◆ EXERCISE AIM
Without including any picture, return the complete set of records exactly.

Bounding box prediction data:
+ + + + + + +
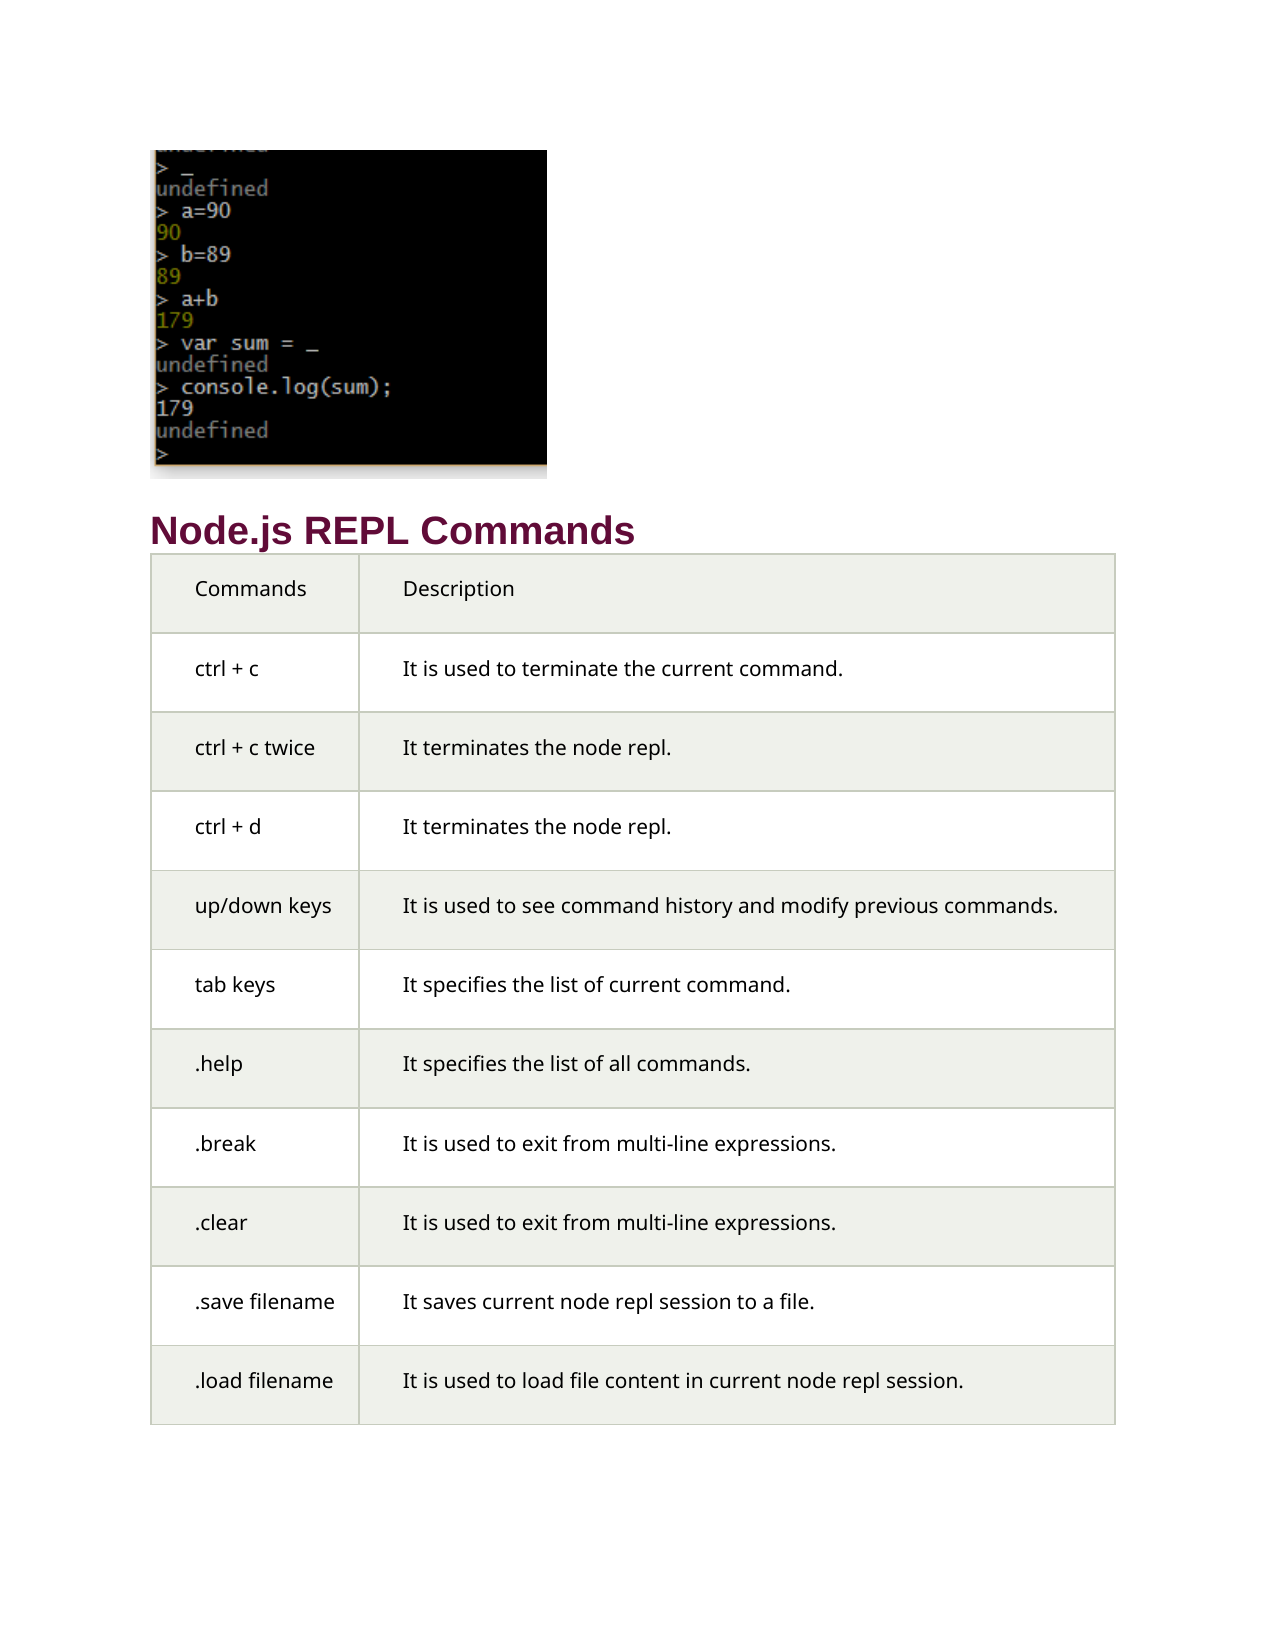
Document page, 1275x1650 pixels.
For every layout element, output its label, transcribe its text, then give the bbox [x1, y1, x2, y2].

table_cell It is used to load file content in current node repl session. [360, 1346, 1114, 1424]
table_cell ctrl + d [152, 792, 358, 869]
picture [150, 150, 547, 479]
table_cell .load filename [152, 1346, 358, 1424]
table_cell It is used to exit from multi-line expressions. [360, 1188, 1114, 1265]
table_cell It saves current node repl session to a file. [360, 1267, 1114, 1344]
table_cell It terminates the node repl. [360, 713, 1114, 790]
table_header Commands [152, 555, 358, 632]
table_cell ctrl + c twice [152, 713, 358, 790]
subtitle Node.js REPL Commands [150, 507, 1125, 553]
table_cell It is used to exit from multi-line expressions. [360, 1109, 1114, 1186]
table_cell It terminates the node repl. [360, 792, 1114, 869]
table_cell .help [152, 1030, 358, 1107]
table_cell It specifies the list of current command. [360, 950, 1114, 1028]
table_cell ctrl + c [152, 634, 358, 711]
table_cell tab keys [152, 950, 358, 1028]
table_cell .break [152, 1109, 358, 1186]
table_cell It specifies the list of all commands. [360, 1030, 1114, 1107]
table_cell It is used to terminate the current command. [360, 634, 1114, 711]
table_cell It is used to see command history and modify previous commands. [360, 871, 1114, 949]
table_cell .clear [152, 1188, 358, 1265]
table_cell up/down keys [152, 871, 358, 949]
table_header Description [360, 555, 1114, 632]
table_cell .save filename [152, 1267, 358, 1344]
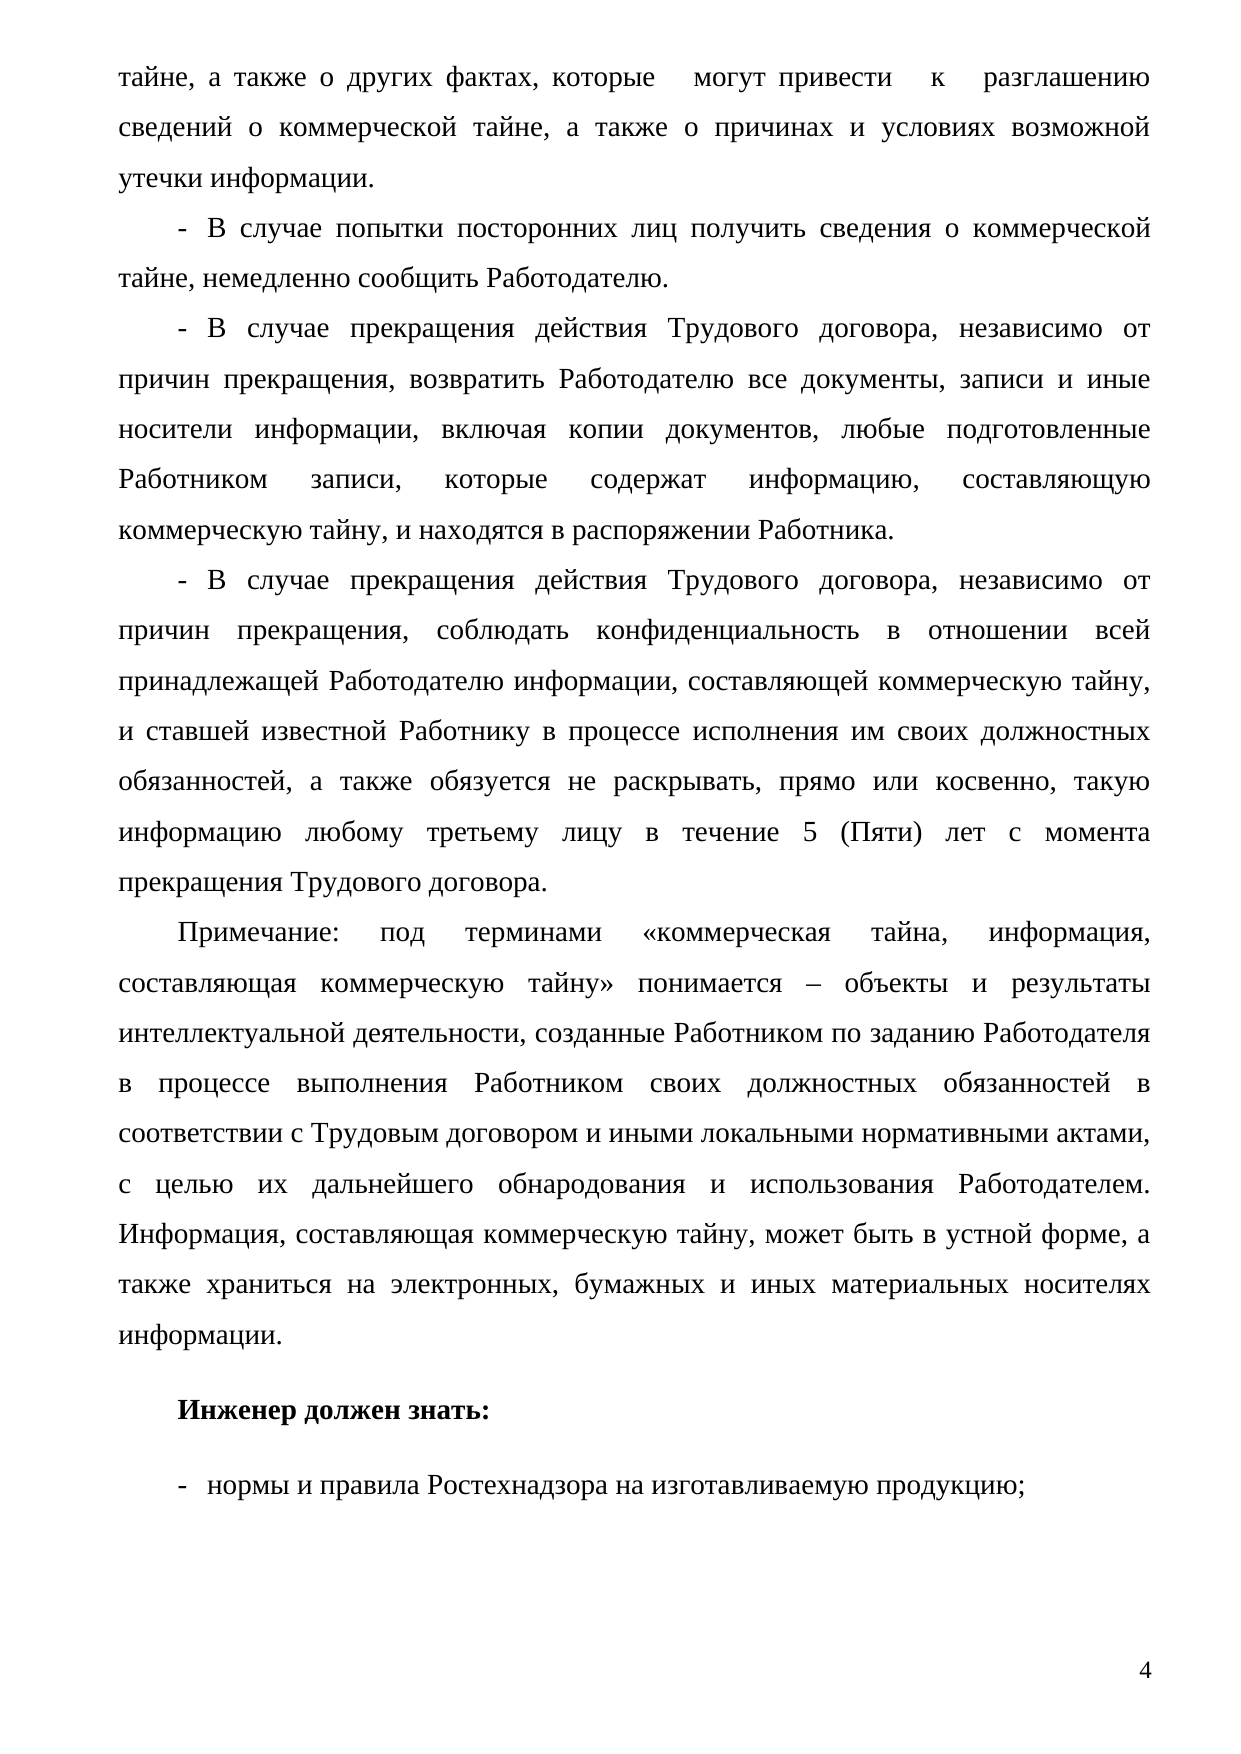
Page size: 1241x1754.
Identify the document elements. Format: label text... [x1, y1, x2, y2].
+ + + + + + +
◆ PROBLEM SOLUTION
Document page, 1275x1650 pixels.
For every layout element, output its label, transcribe its text, then give the bbox [x1, y1, x2, y2].

table_cell It is used to load file content in current node repl session. [360, 1346, 1114, 1424]
table_cell ctrl + d [152, 792, 358, 869]
picture [150, 150, 547, 479]
table_cell .load filename [152, 1346, 358, 1424]
table_cell It is used to exit from multi-line expressions. [360, 1188, 1114, 1265]
table_cell It saves current node repl session to a file. [360, 1267, 1114, 1344]
table_cell It terminates the node repl. [360, 713, 1114, 790]
table_header Commands [152, 555, 358, 632]
table_cell ctrl + c twice [152, 713, 358, 790]
subtitle Node.js REPL Commands [150, 507, 1125, 553]
table_cell It is used to exit from multi-line expressions. [360, 1109, 1114, 1186]
table_cell It terminates the node repl. [360, 792, 1114, 869]
table_cell .help [152, 1030, 358, 1107]
table_cell It specifies the list of current command. [360, 950, 1114, 1028]
table_cell ctrl + c [152, 634, 358, 711]
table_cell tab keys [152, 950, 358, 1028]
table_cell .break [152, 1109, 358, 1186]
table_cell It specifies the list of all commands. [360, 1030, 1114, 1107]
table_cell It is used to terminate the current command. [360, 634, 1114, 711]
table_cell It is used to see command history and modify previous commands. [360, 871, 1114, 949]
table_cell .clear [152, 1188, 358, 1265]
table_cell up/down keys [152, 871, 358, 949]
table_header Description [360, 555, 1114, 632]
table_cell .save filename [152, 1267, 358, 1344]
Page size: 1241x1754.
Identify the document elements. Format: label text... [x1, y1, x2, y2].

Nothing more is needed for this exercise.